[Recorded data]
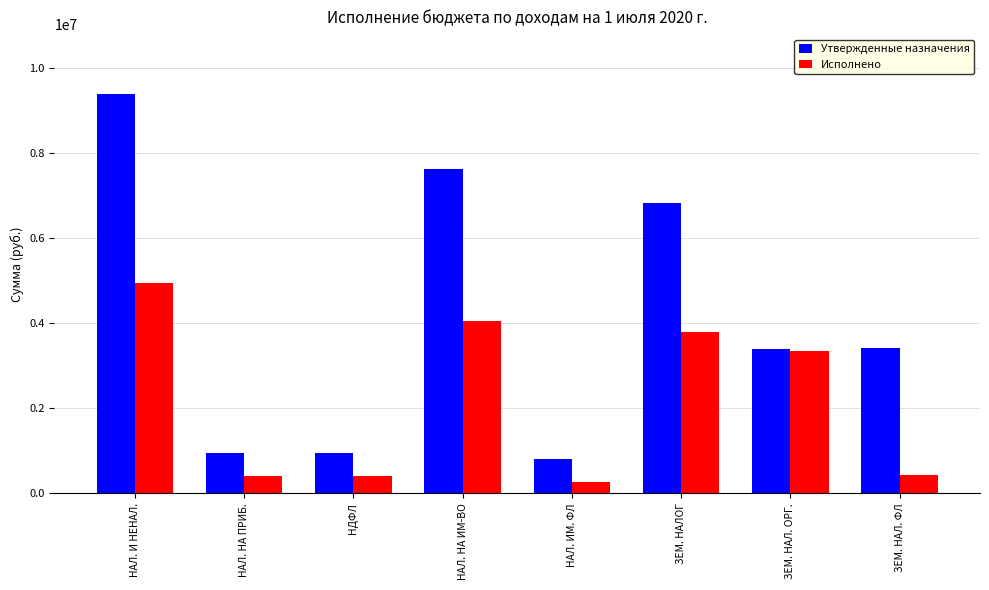

What value does the Исполнено series have at НДФЛ?

416939.2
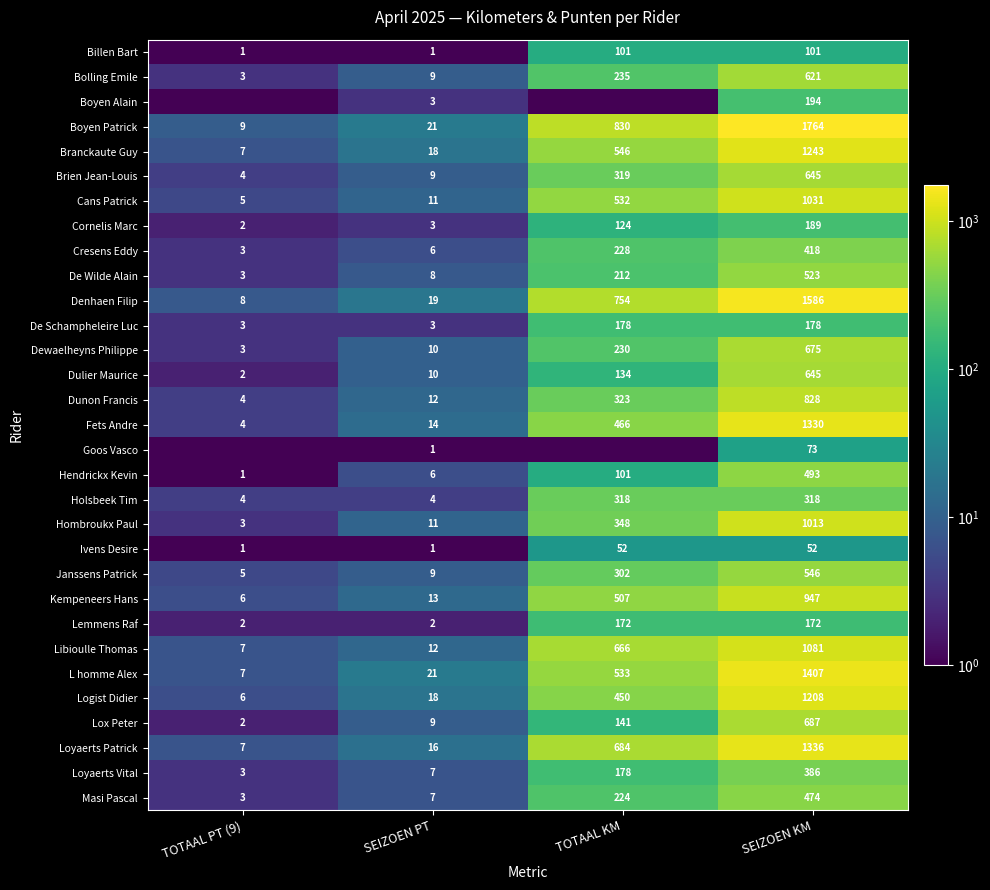

What is the difference between the second highest and minimum values in the Loyaerts Patrick series?

677.0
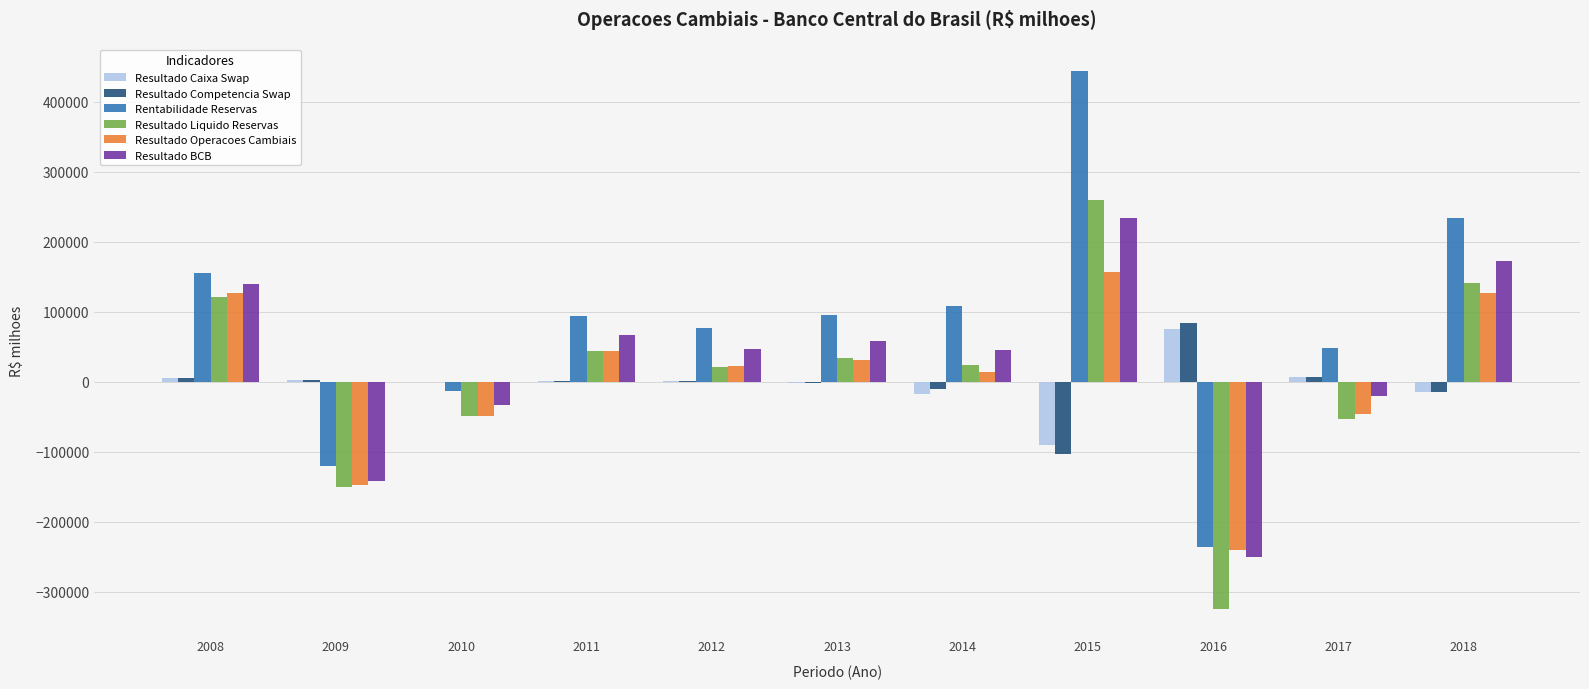

Between 2008 and 2015, which series saw the biggest shift?

Rentabilidade Reservas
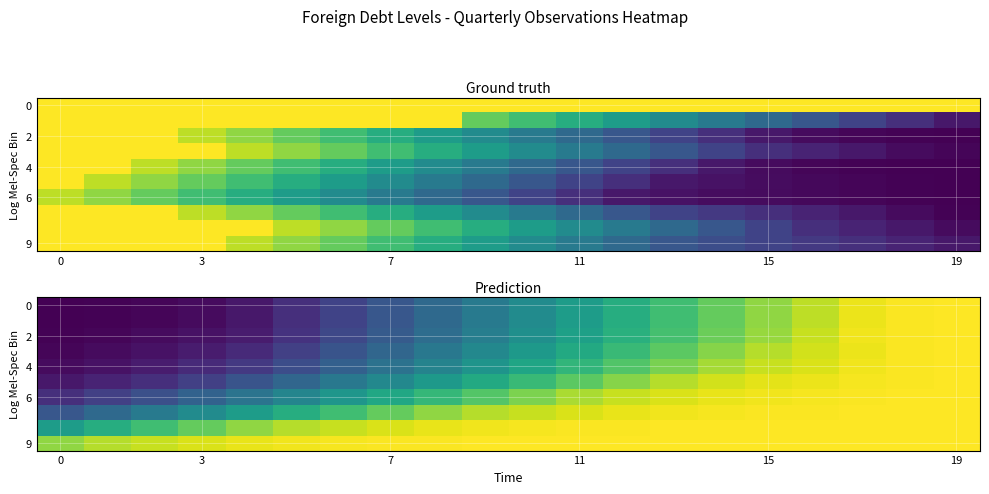

True or false: 9 has a value of 144 at 11.

True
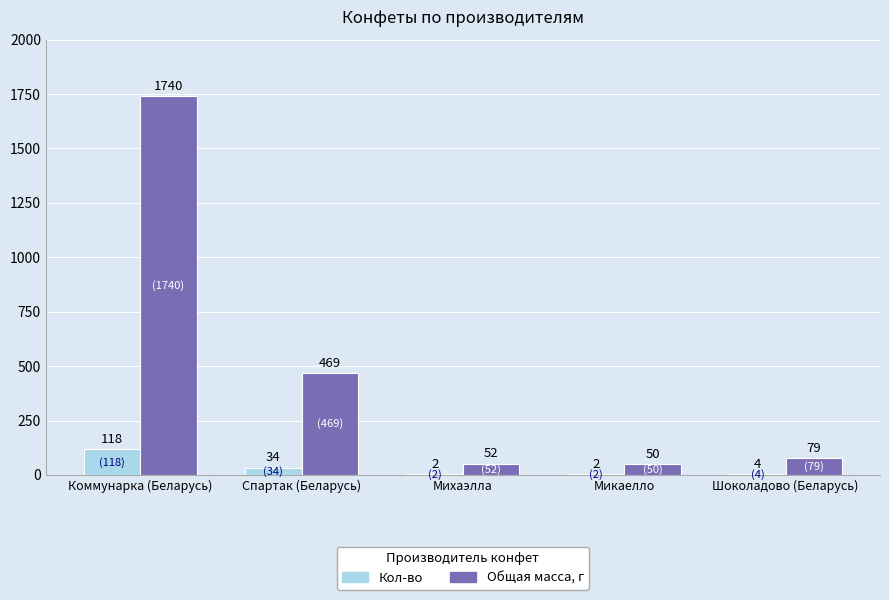

Count the number of categories in the chart.

5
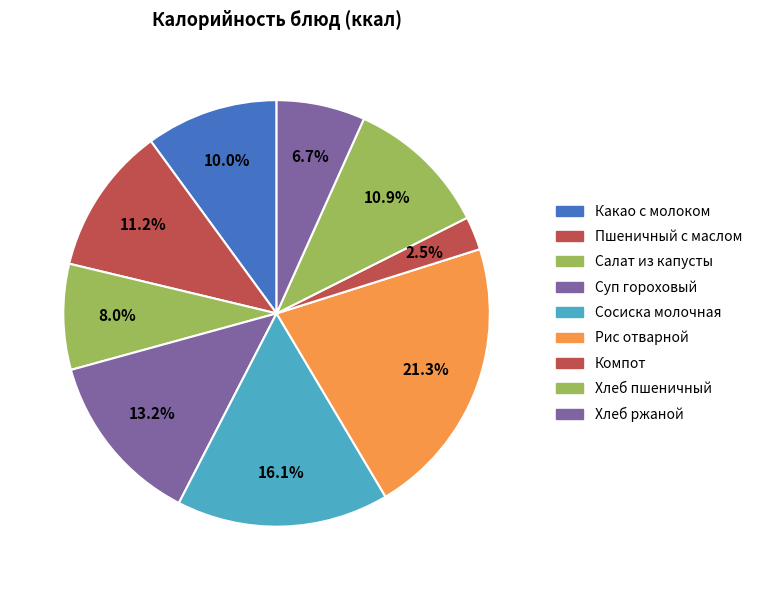

To the nearest percent, what is the difference between the largest and smallest slice percentages?

19%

### Instructions for the task
Copy every entry above word for word, omitting the pictures.

### Exercise solution
What value does the Исполнено series have at НДФЛ?

416939.2

What is the difference between the second highest and minimum values in the Loyaerts Patrick series?

677.0

Between 2008 and 2015, which series saw the biggest shift?

Rentabilidade Reservas

True or false: 9 has a value of 144 at 11.

True

Count the number of categories in the chart.

5

To the nearest percent, what is the difference between the largest and smallest slice percentages?

19%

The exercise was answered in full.